=== Consigne ===
Poursuivez le texte sur le jugement de la Cour africaine en faveur des Ogiek à partir de sa dernière phrase.

**** Texte source

C’est un jugement historique qu’a rendu, le 23 juin, la Cour africaine des droits de l’homme et des peuples (CADHP), dont le siège se trouve à Arusha, au nord de la Tanzanie. L’institution judiciaire continentale africaine a ordonné à l’État du Kenya, de payer des réparations financières et morales pour les dommages subis depuis des décennies par la communauté autochtone des Ogiek.
Selon ce jugement en réparations, le Kenya doit prendre toutes les mesures nécessaires « pour identifier, en consultation avec les Ogiek et/ou leurs représentants, délimiter, démarquer la terre ancestrale des Ogiek ainsi qu’émettre et octroyer de jure un titre foncier collectif sur ces terres afin de garantir l’utilisation, l’occupation et la jouissance permanentes de celles-ci par les Ogiek au moyen d’une certitude juridique ».

********
**** Section des données

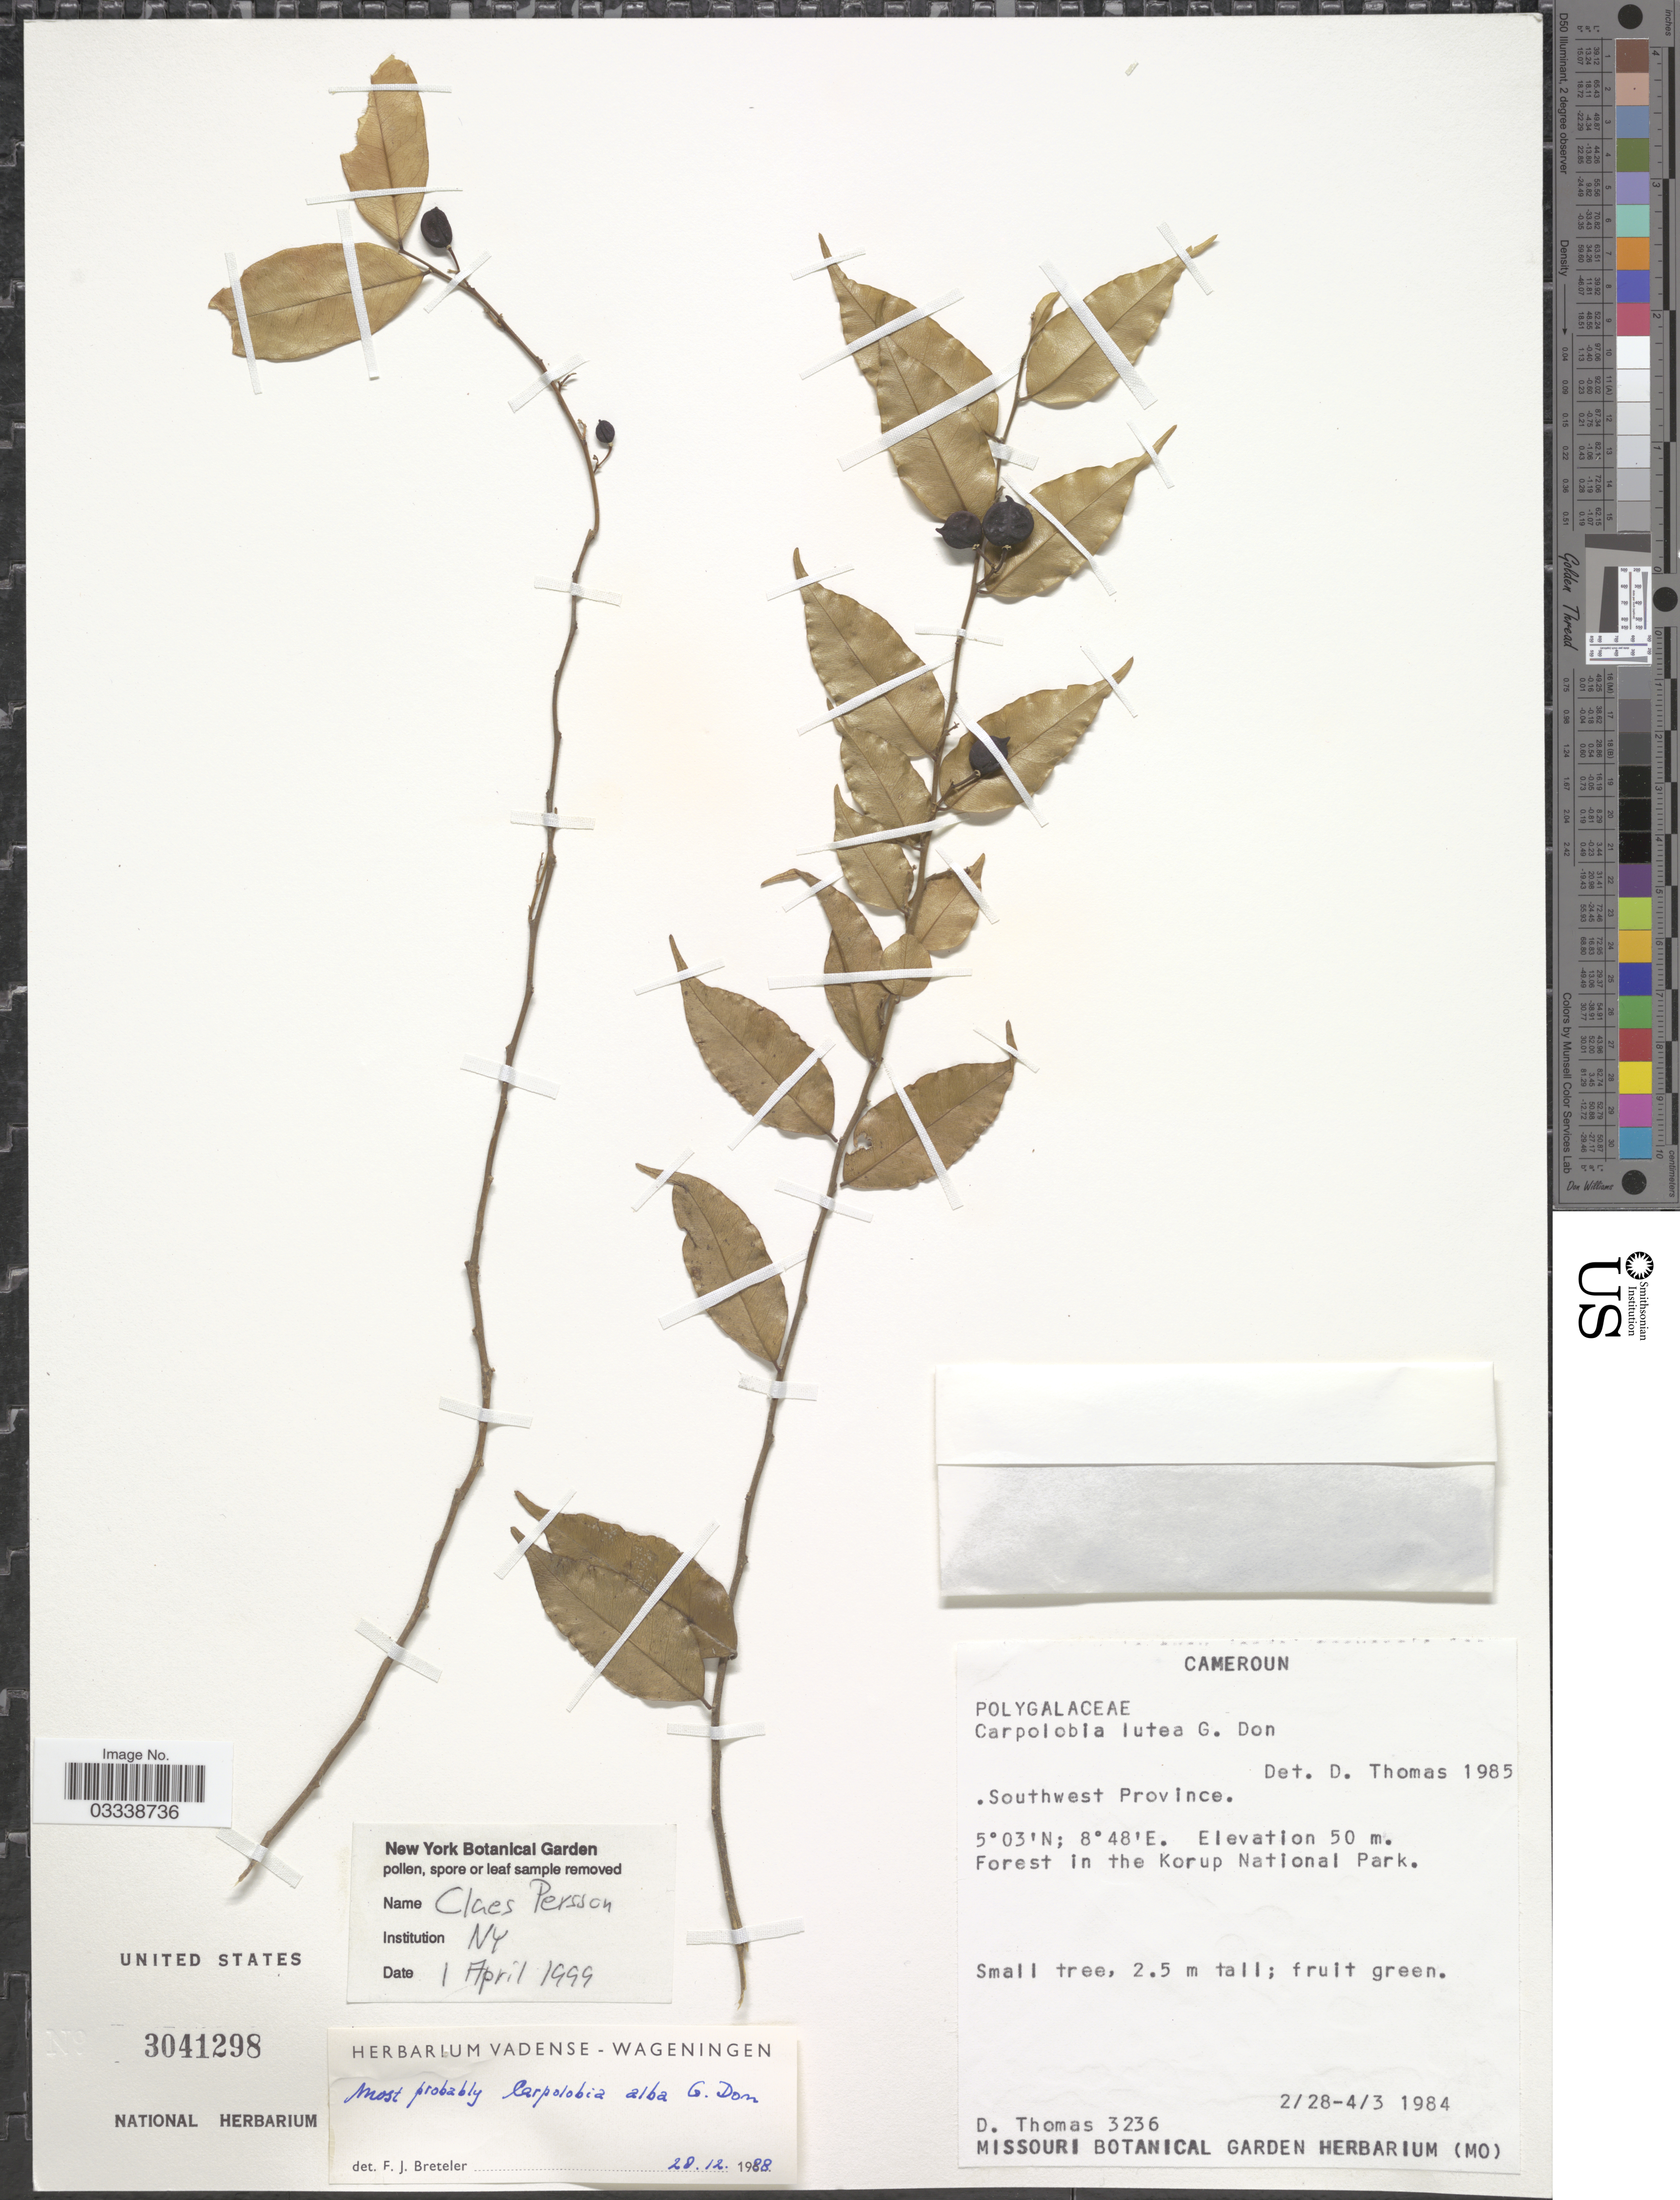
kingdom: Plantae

********

=== Réponse rédigée ===
Au cas où pour « des motifs objectifs et raisonnables » l’État kényan ne serait pas en mesure de restituer ces terres, « il se doit d’entamer des négociations avec les Ogiek par le biais de leurs représentants, à l’effet, soit d’offrir une compensation adéquate, soit d’identifier des terres de remplacement de superficie et de qualité égales à céder aux Ogiek pour leur utilisation et leur occupation » dit le jugement.
13 ans de bataille judiciaire
Le peuple Ogiek – dont le nom signifie « gardien de toutes les plantes et de tout le gibier » – est l’une des dernières communautés de chasseurs-cueilleurs du Kenya. Depuis des temps immémoriaux, cette minorité autochtone vit dans le domaine forestier du Grand Mau, un territoire couvrant 400 000 hectares dans la vallée du Rift. Mais depuis la colonisation jusqu’à ce jour, les membres de cette communauté ont subi des expulsions souvent violentes entraînant la destruction de leurs propriétés, voire des pertes en vies humaines.
Pour le gouvernement kényan, ces expulsions visent à freiner la dégradation de cette forêt et protéger les réserves d’eau qu’elle abrite.
Pour les Ogiek, qui se voient comme les protecteurs de la forêt de Mau, les principales causes de la détérioration de l’environnement sont les empiétements par d’autres groupes non-autochtones et les décisions gouvernementales d’implantation de colonies et d’octroi de concessions forestières.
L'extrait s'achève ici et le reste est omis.